A safe, clean living environment is one of the most important things a chronic user needs to clean up, said Nadeau.

“If you go through a treatment program and you don’t have a job or a place to live, you’ll just go back to where you were before,” she said.

That’s why Akeela offers housing to the 90 men and women undergoing long-term treatment in a given year. For mothers struggling with addictions, Akeela provides additional housing for 25 women and up to two of her children. They also provide daycare services for children while their mothers are in treatment.

Akeela is funded 60 per cent by the state and the rest is through private donations.

The one-year program isn’t free, however, patients can pay based on how much money they have. “A lack of income hasn’t stopped anyone from coming to the program,” said Nadeau.

Nadeau has been working at Akeela for 18 years and can list off the names of people who have become sober as a result of the one-year program.

The number of success stories isn’t particularly high, but they are what keep her going, she said.

Last month, Nadeau received a letter from a former patient who wanted to tell her she was finally clean.

The letter-writer used to be an addict and prostitute who was constantly landing in jail, said Nadeau.

Inside the envelope Nadeau found a graduation announcement from the University of Oklahoma where the woman, Suzy, had received a bachelor’s degree in social work.

“I think it’s a wonderful thing,” said Nadeau. “That’s what quality treatment can do.”

But even success stories can come with unexpected postscripts.

Sometimes addicts will go in remission, or worse yet, their children will end up in the same facility as them.

Nadeau is now starting to see the second generation of users pass through Akeela’s doors.

A woman who went through the one-year program recently committed suicide, said Nadeau. When she entered the program in her early-20s, she was no stranger to Akeela. She grew up as a baby in the treatment facility when her mother and father spent a year there getting sober in the ‘80s.

“It’s too bad because her parents got clean, but she ended up in treatment,” said Nadeau.

The combination of genetics and upbringing leads people down the path to addiction, she said. Add mental health issues to the mix and you have a veritable storm of causes.

For many of the in-patients at Akeela, co-occurring mental health issues are a big concern.

Chronic users often self-medicate depression and anxiety with alcohol, a substance that will itself compound the mental health issue, said Nadeau. Other times it works the opposite way; extended use of alcohol or drugs will bring out underlying illnesses that weren’t there before.

“The double whammy of mental health issues and substance use is really tough,” said Nadeau.

She estimates about 70 per cent of the patients in the one-year program have co-occurring mental health problems.

Before the clinic had a mental-health counsellor on hand, it was hard to keep people with mental issues in the program, said Nadeau.

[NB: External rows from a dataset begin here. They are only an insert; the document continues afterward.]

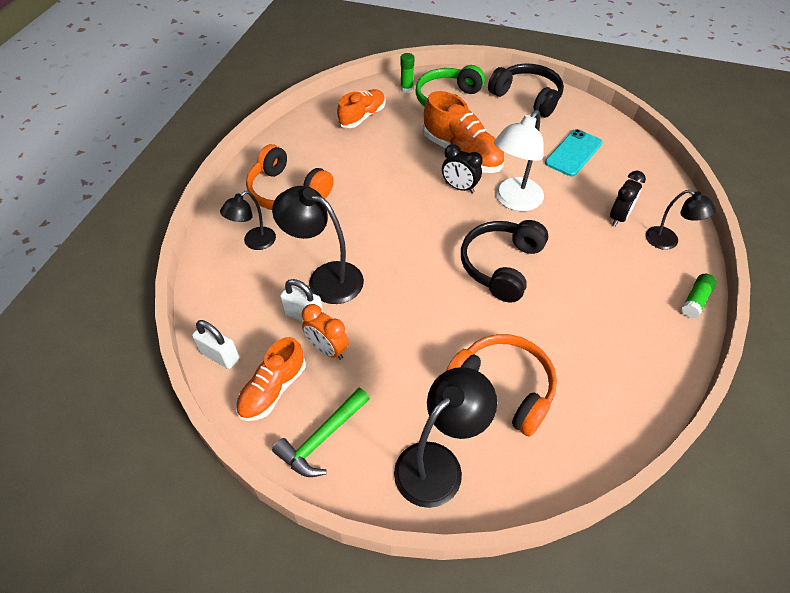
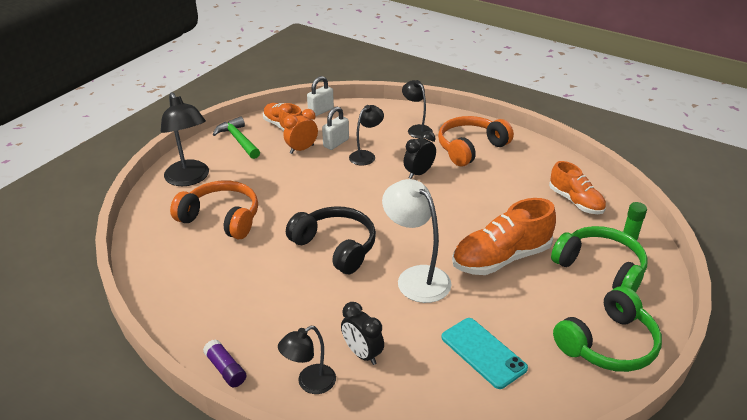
camera: 105 degrees right, 15 degrees down
black lamp [272,186,364,304] -> black lamp [349,105,384,166], size x0.61
black clock [442,144,483,193] -> black clock moved to [404,131,436,179]
orange headphones [446,334,557,437] -> orange headphones turned 120 degrees counterclockwise [170,181,258,239]
black headphones [488,64,564,117] -> green headphones [553,286,662,372]
green glue stick [681,274,717,319] -> purple glue stick [203,339,246,387]

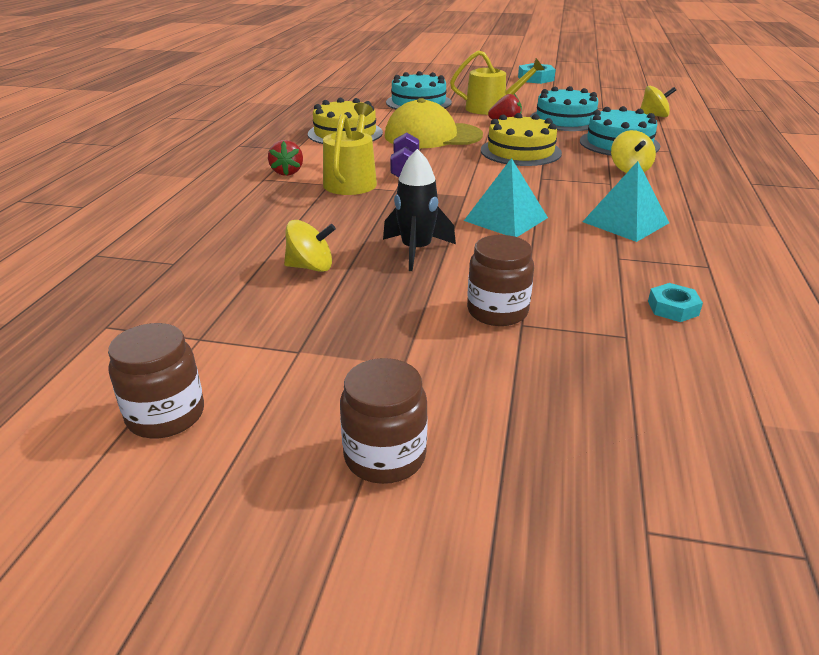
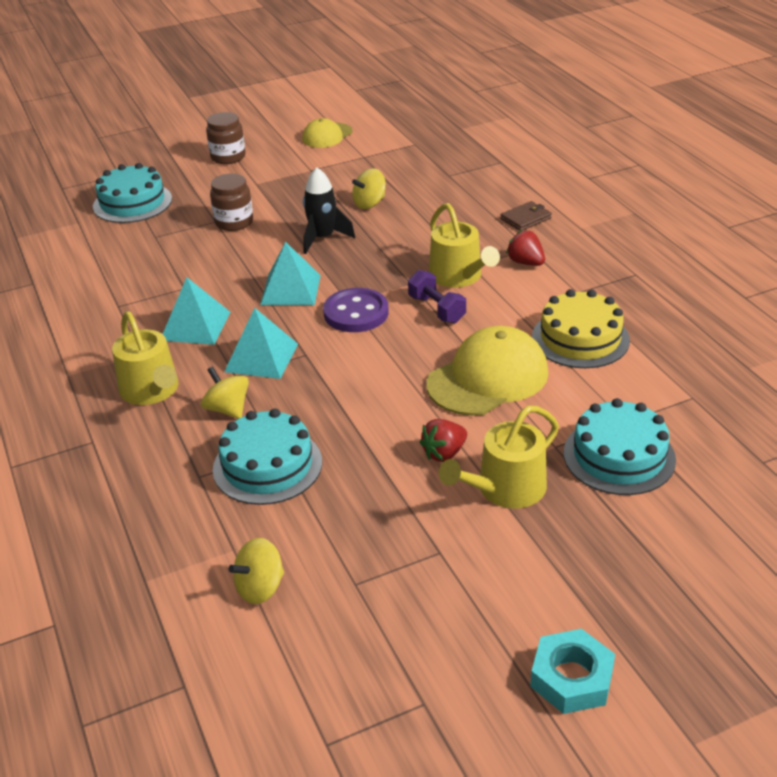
camera: 145 degrees right, 5 degrees up
brown jar [108,323,204,438] -> yellow cap [302,118,353,148]
yellow cake [481,113,562,166] -> none
turquoise cake [530,86,598,131] -> turquoise cake moved to [93,163,172,223]
turquoise nut [648,283,703,322] -> none
none -> yellow watering can [112,311,178,405]
none -> turquoise pyramid [224,308,298,379]
none -> purple button [323,288,389,332]
none -> brown wallet [500,201,552,231]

“They used to be chased out because they didn’t conform,” she said. “Substance-abuse clinicians treated them as having behavioural disorders as opposed to mental health issues. They didn’t know what to do with them.”

In addition to short- and long-term treatment programs, Akeela also offers transitional housing to patients leaving the one-year program. They also offer counselling for seniors struggling with addictions, and inmates in six Alaskan prisons.

For each of the programs, the nonprofit has long waiting lists. “There’s a huge demand,” said Nadeau.

The 34-year-old nonprofit keeps growing and becoming more creative in their programming even though they know they can’t save everyone.

“We’ve had some really wonderful successes, and, yes, we’ve also had failures,” she said. “But all programs do.”